Top of DATA FOR THIS TASK

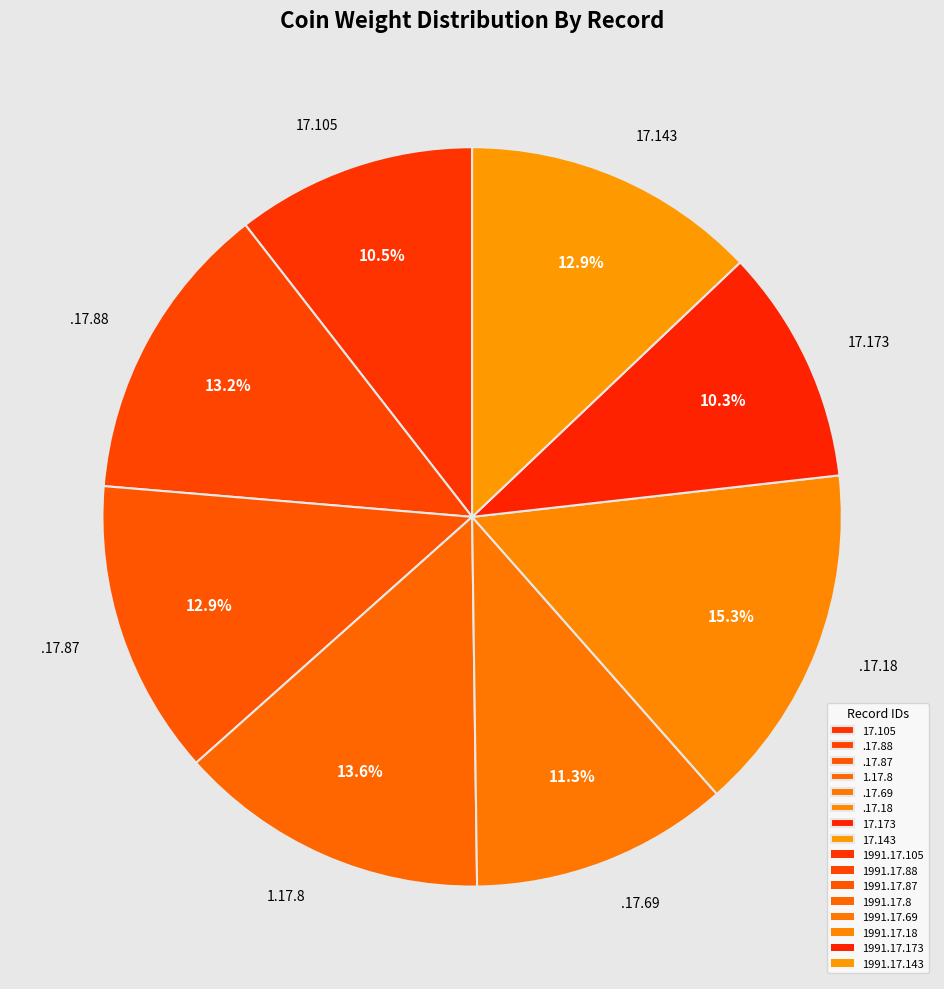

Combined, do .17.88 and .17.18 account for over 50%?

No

Bottom of DATA FOR THIS TASK
Top of DATA FOR THIS TASK

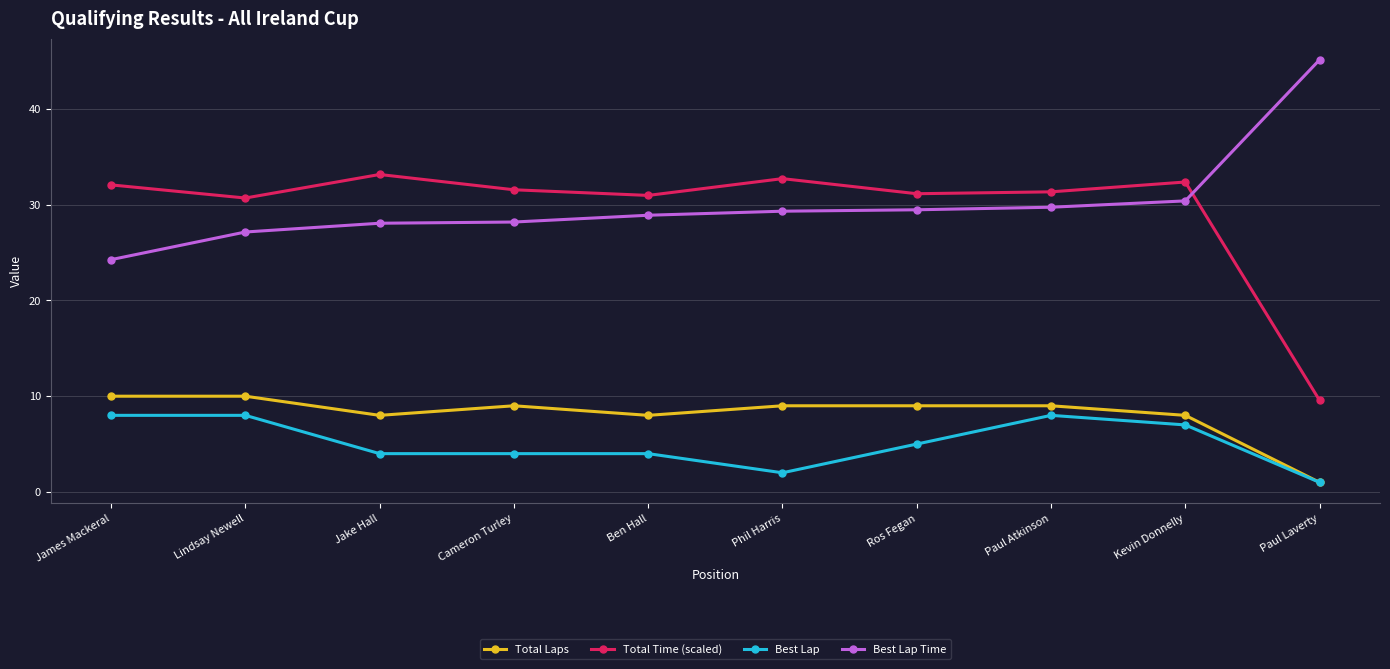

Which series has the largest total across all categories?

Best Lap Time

Bottom of DATA FOR THIS TASK
Top of DATA FOR THIS TASK

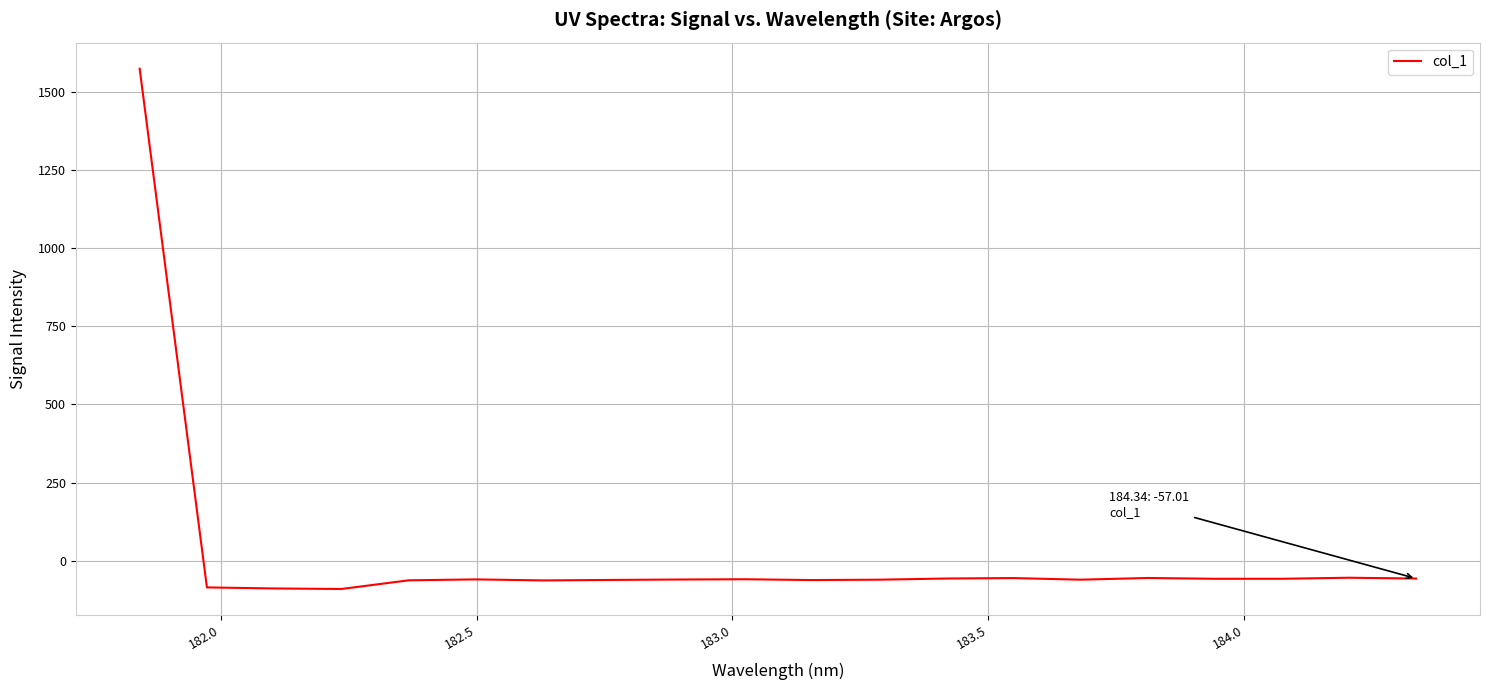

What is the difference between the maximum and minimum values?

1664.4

Bottom of DATA FOR THIS TASK

■ GOAL OF THE EXERCISE: Show every line from the records above that contains the word "maximum".

■ OUTPUT OF THE TASK:
What is the difference between the maximum and minimum values?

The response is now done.